-- Opening Marker --

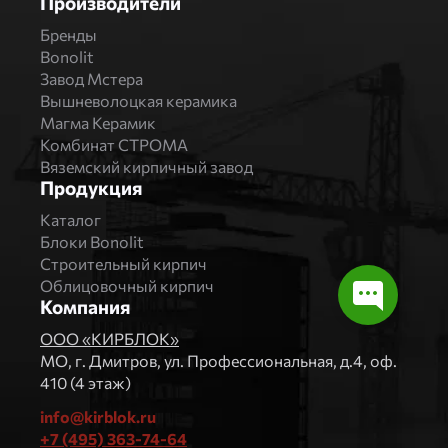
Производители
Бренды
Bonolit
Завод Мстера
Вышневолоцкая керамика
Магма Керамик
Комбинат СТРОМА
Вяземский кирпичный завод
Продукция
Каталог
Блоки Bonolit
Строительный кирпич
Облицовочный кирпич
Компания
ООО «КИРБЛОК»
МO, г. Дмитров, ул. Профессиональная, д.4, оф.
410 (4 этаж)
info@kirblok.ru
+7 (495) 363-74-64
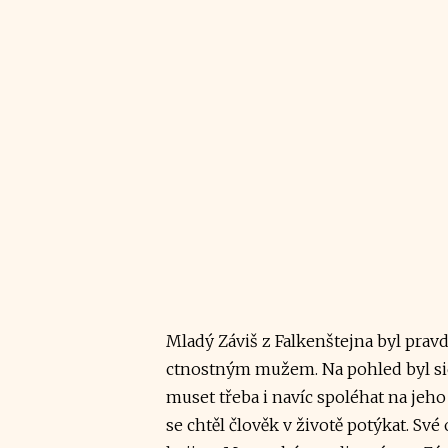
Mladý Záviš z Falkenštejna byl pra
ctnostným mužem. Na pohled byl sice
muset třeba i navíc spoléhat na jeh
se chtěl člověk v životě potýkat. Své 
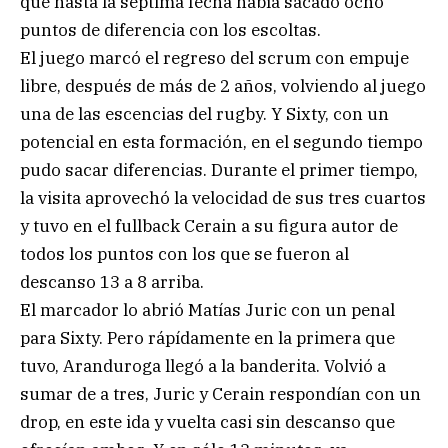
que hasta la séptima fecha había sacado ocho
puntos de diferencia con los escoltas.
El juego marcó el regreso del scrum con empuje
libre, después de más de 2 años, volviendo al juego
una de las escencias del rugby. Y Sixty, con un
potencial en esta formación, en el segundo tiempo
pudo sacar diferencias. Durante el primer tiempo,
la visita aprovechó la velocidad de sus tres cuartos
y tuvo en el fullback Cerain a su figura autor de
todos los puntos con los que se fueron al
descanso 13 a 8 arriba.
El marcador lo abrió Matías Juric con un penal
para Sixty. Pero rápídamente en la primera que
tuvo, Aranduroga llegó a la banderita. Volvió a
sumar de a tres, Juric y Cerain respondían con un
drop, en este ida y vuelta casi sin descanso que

-- Closing Marker --

Work request:
The required output is the lines from the one containing "Вышневолоцкая керамика" through the end of the records above, reproduced exactly, with no pictures.

Exercise output:
Вышневолоцкая керамика
Магма Керамик
Комбинат СТРОМА
Вяземский кирпичный завод
Продукция
Каталог
Блоки Bonolit
Строительный кирпич
Облицовочный кирпич
Компания
ООО «КИРБЛОК»
МO, г. Дмитров, ул. Профессиональная, д.4, оф.
410 (4 этаж)
info@kirblok.ru
+7 (495) 363-74-64
Mladý Záviš z Falkenštejna byl pra
ctnostným mužem. Na pohled byl sice
muset třeba i navíc spoléhat na jeh
se chtěl člověk v životě potýkat. Své 
que hasta la séptima fecha había sacado ocho
puntos de diferencia con los escoltas.
El juego marcó el regreso del scrum con empuje
libre, después de más de 2 años, volviendo al juego
una de las escencias del rugby. Y Sixty, con un
potencial en esta formación, en el segundo tiempo
pudo sacar diferencias. Durante el primer tiempo,
la visita aprovechó la velocidad de sus tres cuartos
y tuvo en el fullback Cerain a su figura autor de
todos los puntos con los que se fueron al
descanso 13 a 8 arriba.
El marcador lo abrió Matías Juric con un penal
para Sixty. Pero rápídamente en la primera que
tuvo, Aranduroga llegó a la banderita. Volvió a
sumar de a tres, Juric y Cerain respondían con un
drop, en este ida y vuelta casi sin descanso que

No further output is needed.